挑戦課題 1 ▸ 以下の記録から、「kern」という語を含む行をすべて選び出してください。

文書の抜粋 ▸
更新日: 2018年11月15日

中高層建築物の紛争の予防をめざして

近隣に中高層建築物の計画があり、相談されたい市民の方へ

建築紛争予防条例、その他の内容がわかります

近隣に高い建物が建つ計画があると、日影やプライバシーなどが心配になります。

下記の「冊子」には、このような場合の、近隣住民の皆様と建築主の関係、市の役割や法的な問題などについて説明いたしております。
中高層建築物の手続などにつきましては、「開発指導課のページ」をご参照ください。


関連リンク

建築の規制について

建築する場合にはさまざまな法的規制によって制約を受けています。
これらの規制は、建築基準法をはじめとする公法上の規制と民法による私法上の規制に分けることができます。

公法上の規制

公法上の規制の多くは、都市計画で定められた用途地域に関連しながら、建築基準法により建物の安全(構造、避難規定等)、用途の制限(用途規制)、規模の制限(建ぺい率、容積率規制)、高さの制限(道路斜線、隣地斜線制限等)、隣地への日影時間の制限(日影規制)などの必要な基準を定め、無秩序な建築の防止を図っています。市または民間の指定確認検査機関は、建築主からの建築確認申請を受け、それが法令の規定等に適合しているかどうかを法定期間内に審査し、その結果を建築主に通知します。建築主は建築確認を受けた後でなければ建築工事の着手できません。

私法(民法)上の規制

日照の阻害、プライバシーの侵害、工事中の騒音・振動、テレビ電波障害などの建築計画によるいろいろな問題は、私法(民法)上の問題として扱われ、建築確認において審査する範囲ではありません。したがって建築確認が下りたとしても、その建築計画が私法上の規制にまで適合しているとは言えません。
民法はお互いの権利や利益の調整を図る観点から定められていますので、お互いが了承すれば必ずしもこの規制に従わなくともよく、また、その地域にこの規制と異なる慣習があれば、これに従うもの(民法第236条)とされていますので、建築計画によるいろいろな問題は、基本的には当事者同士の話合いで解決することになります。
 

建築物の建築に伴う影響についての一般的な考え方

日照の阻害について

建築基準法では、「日影規制(建築基準法第56条の2 日影による中高層の建築物の高さの制限)」を設け、中高層の建築物が周囲に生じさせる日影を一定時間内に抑える制限をしています。

演習用資料 ▸
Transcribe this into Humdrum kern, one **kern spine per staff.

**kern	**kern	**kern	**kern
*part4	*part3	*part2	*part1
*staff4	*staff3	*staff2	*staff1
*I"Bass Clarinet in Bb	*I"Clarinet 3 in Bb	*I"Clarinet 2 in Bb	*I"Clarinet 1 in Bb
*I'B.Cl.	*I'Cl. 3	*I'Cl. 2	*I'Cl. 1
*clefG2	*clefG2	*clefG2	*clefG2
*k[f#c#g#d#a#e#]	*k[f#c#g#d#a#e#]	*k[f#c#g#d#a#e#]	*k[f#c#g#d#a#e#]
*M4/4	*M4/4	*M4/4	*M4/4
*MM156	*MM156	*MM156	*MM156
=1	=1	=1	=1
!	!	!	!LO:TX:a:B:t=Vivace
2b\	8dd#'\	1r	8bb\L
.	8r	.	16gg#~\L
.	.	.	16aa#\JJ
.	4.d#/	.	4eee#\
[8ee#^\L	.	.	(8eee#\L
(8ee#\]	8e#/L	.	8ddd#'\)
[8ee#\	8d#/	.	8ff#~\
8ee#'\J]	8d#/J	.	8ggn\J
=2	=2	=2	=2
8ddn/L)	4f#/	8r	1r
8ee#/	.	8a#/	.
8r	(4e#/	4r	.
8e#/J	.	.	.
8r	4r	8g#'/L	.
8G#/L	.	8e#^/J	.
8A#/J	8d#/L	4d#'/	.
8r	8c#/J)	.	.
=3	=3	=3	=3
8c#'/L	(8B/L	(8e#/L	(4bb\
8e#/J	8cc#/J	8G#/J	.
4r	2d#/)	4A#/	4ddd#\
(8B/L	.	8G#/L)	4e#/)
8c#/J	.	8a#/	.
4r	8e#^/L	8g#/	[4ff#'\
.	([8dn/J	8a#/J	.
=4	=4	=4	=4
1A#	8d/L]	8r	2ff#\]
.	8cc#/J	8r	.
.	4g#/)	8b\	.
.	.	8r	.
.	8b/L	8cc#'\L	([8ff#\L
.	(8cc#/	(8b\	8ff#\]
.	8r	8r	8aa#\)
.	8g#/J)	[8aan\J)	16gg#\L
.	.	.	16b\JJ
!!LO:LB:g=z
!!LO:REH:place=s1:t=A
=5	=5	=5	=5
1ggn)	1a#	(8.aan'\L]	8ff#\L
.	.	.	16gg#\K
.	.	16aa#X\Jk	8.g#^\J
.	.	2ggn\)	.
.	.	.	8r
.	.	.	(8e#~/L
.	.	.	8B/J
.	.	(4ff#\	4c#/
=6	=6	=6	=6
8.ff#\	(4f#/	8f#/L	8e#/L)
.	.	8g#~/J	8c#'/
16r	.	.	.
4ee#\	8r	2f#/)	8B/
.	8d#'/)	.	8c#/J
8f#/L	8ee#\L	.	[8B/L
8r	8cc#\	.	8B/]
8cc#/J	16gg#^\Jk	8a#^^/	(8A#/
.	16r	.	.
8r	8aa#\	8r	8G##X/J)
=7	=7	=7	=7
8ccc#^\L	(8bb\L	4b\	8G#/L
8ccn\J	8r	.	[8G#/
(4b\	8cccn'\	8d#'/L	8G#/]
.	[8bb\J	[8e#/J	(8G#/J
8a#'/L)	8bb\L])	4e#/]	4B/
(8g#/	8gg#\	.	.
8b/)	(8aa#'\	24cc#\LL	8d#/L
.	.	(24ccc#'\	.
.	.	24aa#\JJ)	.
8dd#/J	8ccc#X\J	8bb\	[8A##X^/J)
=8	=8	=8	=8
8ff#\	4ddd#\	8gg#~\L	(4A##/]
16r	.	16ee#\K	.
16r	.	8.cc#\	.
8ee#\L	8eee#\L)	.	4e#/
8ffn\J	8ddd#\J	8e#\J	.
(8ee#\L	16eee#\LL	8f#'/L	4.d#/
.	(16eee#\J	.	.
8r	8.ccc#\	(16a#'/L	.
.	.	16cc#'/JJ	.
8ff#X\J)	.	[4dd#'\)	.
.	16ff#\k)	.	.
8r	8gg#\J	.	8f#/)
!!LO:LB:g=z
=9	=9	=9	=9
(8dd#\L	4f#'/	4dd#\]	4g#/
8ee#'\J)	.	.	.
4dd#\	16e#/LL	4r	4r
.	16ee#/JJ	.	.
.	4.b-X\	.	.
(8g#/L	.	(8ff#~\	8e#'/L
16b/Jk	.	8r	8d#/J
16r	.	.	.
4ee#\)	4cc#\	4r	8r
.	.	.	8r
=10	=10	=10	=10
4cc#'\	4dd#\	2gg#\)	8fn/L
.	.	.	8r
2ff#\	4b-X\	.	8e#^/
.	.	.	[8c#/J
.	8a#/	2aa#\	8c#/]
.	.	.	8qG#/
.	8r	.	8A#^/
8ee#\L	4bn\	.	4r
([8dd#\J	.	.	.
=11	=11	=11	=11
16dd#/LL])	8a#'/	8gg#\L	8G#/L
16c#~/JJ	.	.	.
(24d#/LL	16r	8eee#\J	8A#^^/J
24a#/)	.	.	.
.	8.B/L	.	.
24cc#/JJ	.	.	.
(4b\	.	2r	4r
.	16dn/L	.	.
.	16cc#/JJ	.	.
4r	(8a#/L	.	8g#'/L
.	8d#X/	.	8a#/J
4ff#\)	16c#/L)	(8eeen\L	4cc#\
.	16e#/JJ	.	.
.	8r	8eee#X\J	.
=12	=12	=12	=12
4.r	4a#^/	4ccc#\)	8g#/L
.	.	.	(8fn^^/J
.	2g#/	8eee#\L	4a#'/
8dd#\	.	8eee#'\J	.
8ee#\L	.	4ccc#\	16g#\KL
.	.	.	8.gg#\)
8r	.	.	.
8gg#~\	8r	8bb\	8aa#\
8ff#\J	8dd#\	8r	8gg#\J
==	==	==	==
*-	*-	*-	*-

挑戦課題 2 ▸ 中高層建築物の紛争予防に関する文書のうち、「建築紛争予防条例、その他の内容がわかります」から始まり「建築する場合にはさまざまな法的規制によって制約を受けています。」までの部分を、一字も変えずに書き写してください。

演習の解答 1 ▸
Transcribe this into Humdrum kern, one **kern spine per staff.
**kern	**kern	**kern	**kern

演習の解答 2 ▸
建築紛争予防条例、その他の内容がわかります

近隣に高い建物が建つ計画があると、日影やプライバシーなどが心配になります。

下記の「冊子」には、このような場合の、近隣住民の皆様と建築主の関係、市の役割や法的な問題などについて説明いたしております。
中高層建築物の手続などにつきましては、「開発指導課のページ」をご参照ください。


関連リンク

建築の規制について

建築する場合にはさまざまな法的規制によって制約を受けています。